Novel on Yellow Paper

Novel on Yellow Paper Analysis

This is an interesting novel, perhaps mostly for this reason: Stevie Smith didn't want to write it, really. What happened was that she wrote a collection of poems, and when she took them to her publisher, they asked her to please write a novel instead, and she wrote Novel on Yellow. Pompey's decision to write on yellow paper is similar to Smith's own switch from poetry to prose.

And how does Smith spend her novel? In the satirical, sarcastic mind of a highly intelligent, annoyed young girl who feels the grasp of the world closing in around her. When Pompey travels to Germany, the verdict is that whatever she was hoping to find there by visiting her friend "Karl," she didn't find it, and she was almost disturbed by German life. Perhaps this is a social commentary on the effects of Marxism in Germany, since the name of the friend is Karl.
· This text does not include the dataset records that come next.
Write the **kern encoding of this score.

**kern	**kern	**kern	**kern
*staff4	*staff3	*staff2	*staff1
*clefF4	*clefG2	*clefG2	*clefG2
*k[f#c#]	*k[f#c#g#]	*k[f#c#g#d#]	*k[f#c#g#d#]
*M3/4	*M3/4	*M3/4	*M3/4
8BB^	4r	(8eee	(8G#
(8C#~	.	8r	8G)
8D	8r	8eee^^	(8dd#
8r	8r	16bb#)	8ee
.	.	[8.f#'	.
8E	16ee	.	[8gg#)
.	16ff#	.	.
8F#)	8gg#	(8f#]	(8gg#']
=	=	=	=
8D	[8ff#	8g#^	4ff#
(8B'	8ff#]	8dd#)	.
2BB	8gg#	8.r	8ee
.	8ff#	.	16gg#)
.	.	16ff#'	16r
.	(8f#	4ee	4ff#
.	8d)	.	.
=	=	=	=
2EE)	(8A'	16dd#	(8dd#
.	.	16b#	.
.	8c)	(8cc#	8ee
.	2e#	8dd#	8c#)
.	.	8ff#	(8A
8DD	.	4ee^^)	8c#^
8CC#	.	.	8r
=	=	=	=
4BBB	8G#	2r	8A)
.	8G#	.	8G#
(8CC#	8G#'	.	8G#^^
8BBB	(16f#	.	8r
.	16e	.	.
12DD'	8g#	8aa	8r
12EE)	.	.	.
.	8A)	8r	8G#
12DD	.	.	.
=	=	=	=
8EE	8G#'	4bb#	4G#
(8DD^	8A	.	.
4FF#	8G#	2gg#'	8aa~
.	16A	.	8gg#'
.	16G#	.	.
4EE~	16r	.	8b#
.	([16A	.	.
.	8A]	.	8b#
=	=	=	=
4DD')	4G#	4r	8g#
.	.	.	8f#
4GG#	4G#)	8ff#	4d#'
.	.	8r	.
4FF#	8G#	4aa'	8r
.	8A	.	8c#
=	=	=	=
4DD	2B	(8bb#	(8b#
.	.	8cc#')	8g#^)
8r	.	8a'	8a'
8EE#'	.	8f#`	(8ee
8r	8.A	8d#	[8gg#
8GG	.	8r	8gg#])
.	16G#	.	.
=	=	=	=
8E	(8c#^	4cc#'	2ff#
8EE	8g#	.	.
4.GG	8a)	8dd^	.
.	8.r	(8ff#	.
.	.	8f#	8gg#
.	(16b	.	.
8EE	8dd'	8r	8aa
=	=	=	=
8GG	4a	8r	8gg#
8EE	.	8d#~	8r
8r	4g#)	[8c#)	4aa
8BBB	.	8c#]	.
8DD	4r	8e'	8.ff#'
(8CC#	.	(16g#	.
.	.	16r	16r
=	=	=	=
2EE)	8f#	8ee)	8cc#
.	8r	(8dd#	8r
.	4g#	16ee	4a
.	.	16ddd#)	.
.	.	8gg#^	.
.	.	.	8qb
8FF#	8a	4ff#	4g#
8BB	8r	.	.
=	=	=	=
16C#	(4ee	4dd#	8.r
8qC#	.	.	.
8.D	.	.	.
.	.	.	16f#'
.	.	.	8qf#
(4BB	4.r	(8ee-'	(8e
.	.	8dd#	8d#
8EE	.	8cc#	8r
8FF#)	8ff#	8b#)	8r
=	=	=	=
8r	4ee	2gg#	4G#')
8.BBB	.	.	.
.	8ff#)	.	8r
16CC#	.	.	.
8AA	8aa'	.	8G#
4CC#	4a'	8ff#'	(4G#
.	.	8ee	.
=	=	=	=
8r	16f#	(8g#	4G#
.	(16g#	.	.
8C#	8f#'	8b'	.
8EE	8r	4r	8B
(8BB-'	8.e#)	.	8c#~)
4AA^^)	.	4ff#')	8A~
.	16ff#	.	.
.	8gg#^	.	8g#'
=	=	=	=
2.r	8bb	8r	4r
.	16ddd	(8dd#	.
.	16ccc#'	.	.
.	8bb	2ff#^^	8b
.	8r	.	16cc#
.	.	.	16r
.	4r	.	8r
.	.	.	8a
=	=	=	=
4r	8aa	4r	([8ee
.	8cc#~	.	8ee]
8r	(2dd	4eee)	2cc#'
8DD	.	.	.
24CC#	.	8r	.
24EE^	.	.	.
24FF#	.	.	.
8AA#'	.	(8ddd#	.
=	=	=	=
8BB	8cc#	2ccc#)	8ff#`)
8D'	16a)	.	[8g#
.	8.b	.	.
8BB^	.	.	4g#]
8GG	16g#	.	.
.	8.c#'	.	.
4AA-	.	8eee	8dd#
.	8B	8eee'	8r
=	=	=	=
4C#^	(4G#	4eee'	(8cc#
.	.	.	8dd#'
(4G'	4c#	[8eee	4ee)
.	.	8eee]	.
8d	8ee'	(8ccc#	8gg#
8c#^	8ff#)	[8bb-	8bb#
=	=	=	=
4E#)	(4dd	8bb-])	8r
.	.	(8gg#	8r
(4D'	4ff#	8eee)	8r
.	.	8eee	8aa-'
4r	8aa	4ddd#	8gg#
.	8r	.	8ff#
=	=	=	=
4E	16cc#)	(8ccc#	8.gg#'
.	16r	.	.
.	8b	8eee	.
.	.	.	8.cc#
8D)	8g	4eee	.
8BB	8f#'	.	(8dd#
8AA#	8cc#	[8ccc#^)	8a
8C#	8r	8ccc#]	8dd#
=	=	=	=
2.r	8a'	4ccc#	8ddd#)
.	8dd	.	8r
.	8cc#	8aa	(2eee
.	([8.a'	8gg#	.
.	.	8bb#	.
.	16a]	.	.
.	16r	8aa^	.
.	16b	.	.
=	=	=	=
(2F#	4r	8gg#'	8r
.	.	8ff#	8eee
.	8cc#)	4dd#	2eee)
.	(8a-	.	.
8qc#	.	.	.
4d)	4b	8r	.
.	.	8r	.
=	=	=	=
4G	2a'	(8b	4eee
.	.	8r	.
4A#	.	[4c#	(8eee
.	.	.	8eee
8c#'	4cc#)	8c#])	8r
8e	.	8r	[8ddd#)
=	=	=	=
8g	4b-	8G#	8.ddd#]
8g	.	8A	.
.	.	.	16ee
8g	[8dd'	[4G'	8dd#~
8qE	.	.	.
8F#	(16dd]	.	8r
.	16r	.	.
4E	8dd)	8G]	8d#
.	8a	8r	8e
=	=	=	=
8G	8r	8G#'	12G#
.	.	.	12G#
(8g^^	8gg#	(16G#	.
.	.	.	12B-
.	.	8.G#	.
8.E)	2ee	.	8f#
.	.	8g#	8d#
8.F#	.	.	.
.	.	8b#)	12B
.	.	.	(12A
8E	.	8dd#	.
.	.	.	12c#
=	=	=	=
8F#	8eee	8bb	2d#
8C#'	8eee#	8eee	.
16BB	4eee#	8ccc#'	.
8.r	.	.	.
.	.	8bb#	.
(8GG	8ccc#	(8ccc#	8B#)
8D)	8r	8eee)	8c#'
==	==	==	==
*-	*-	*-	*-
Then, the criticism becomes less about politics and more about gender roles. When she accidentally says yes to marrying Freddy, having decided to say no, there's a sense in which she just got caught up in serving his expectations, doing what was expected of her. This is a clever way of drawing the readers attention to all the expectations that are placed on young women, and the role they are asked to play by sacrificing their will to augment a young man's self-esteem (in Pompey's opinion).

In either case, the novel ends up being about a woman whose life seems crowded and foggy from all the various ideas and assumptions in her culture that she does not agree with, but which are out of her control.